Voice Recognition Learns to Listen to Volcanoes and Geysers' 'Words,' 'Sentences'
February 08, 2012
By David Sims, TMCnet Contributing Editor
It’s always cool when this business technology we write about here gets used for out-of-the-box stuff, like military needs, space technology or going into Yellowstone National Park to help collect seismic data.
According to a recent article in the Billings Gazette, it all happened as just one of those things that just... happens.
Phil Dawson, a geophysicist with the U.S. Geological Survey based out of California, works with the Norris Geyser Basin in Yellowstone. One day a visiting researcher from Spain, Carmen Benitez, happened to need a desk, and it happened that the USGS had a spare one. It happened that this researcher specialized in voice recognition, it happened that Dawson was hanging around, it happened that they started talking, it happened that Benitez decided to see if voice recognition could help sort out data from the Norris Geyser Basin.

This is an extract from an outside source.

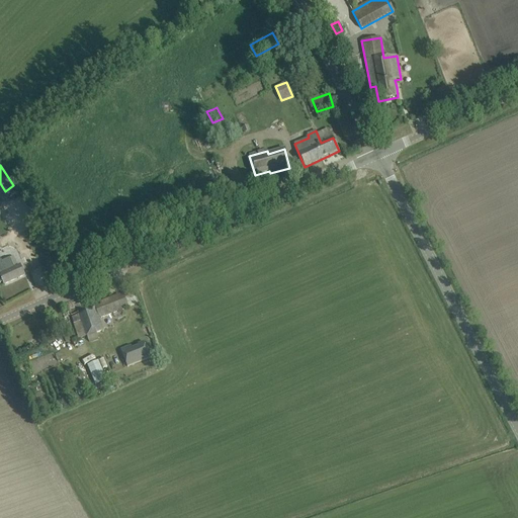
[(2,260),(1,261),(0,259),(0,283),(3,282),(4,284),(24,275),(20,265),(17,266),(13,257),(3,262),(2,260)]
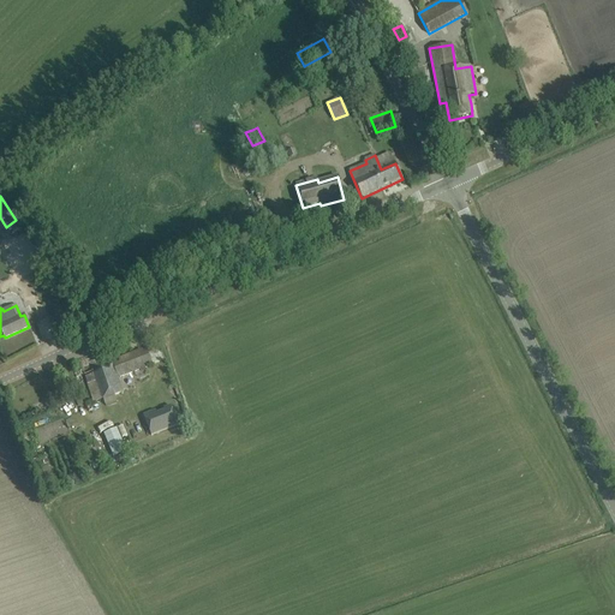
[(93,357),(81,362),(85,375),(91,372),(94,381),(88,383),(95,402),(102,399),(114,395),(123,392),(118,377),(141,370),(145,368),(153,365),(147,348),(119,358),(120,363),(99,370),(93,357)]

As it just so happened, it could. Talk about “natural” speech recognition.
Crediting the recent improvements in the speed of computer processing, Hank Heasler, another geologist working in Yellowstone, said seismologists had been trying to analyze data from the Norris since 2004, but the “new viewpoint” Benitez brought was a key to unlocking the problem.
The trick, Dawson said, was in regarding the hydrothermal movement in geysers, as well as magma movement in volcanoes “as a sentence or a song,” listening to the pop of bubbles in both as the fluids pulse and bump into earth. They’d been collecting the data for about eight or nine years, but couldn’t make sense of it, couldn’t find the “words,” the Gazette wrote, which repeat to indicate an event, until using Benitez’s voice recognition technology.
The idea is to build a “vocabulary” of seismic event “words” that can tell us when something like an eruption or other unusual activity is brewing. There are lots of other applications for analyzing seismic data as well, of course -- most of which probably haven’t even been thought of yet.
It’s another example of how speech recognition technology is being adapted to uses undreamed of not long ago. Last November TMC (News - Alert) noted “the merger of the advantages of cloud computing with state-of-the-art mobile computing technologies that promise to change 21st-century definitions of communication,” and that the technology has other fascinating possibilities in the medical field, among others.
Cool. Okay, now back to your call centers.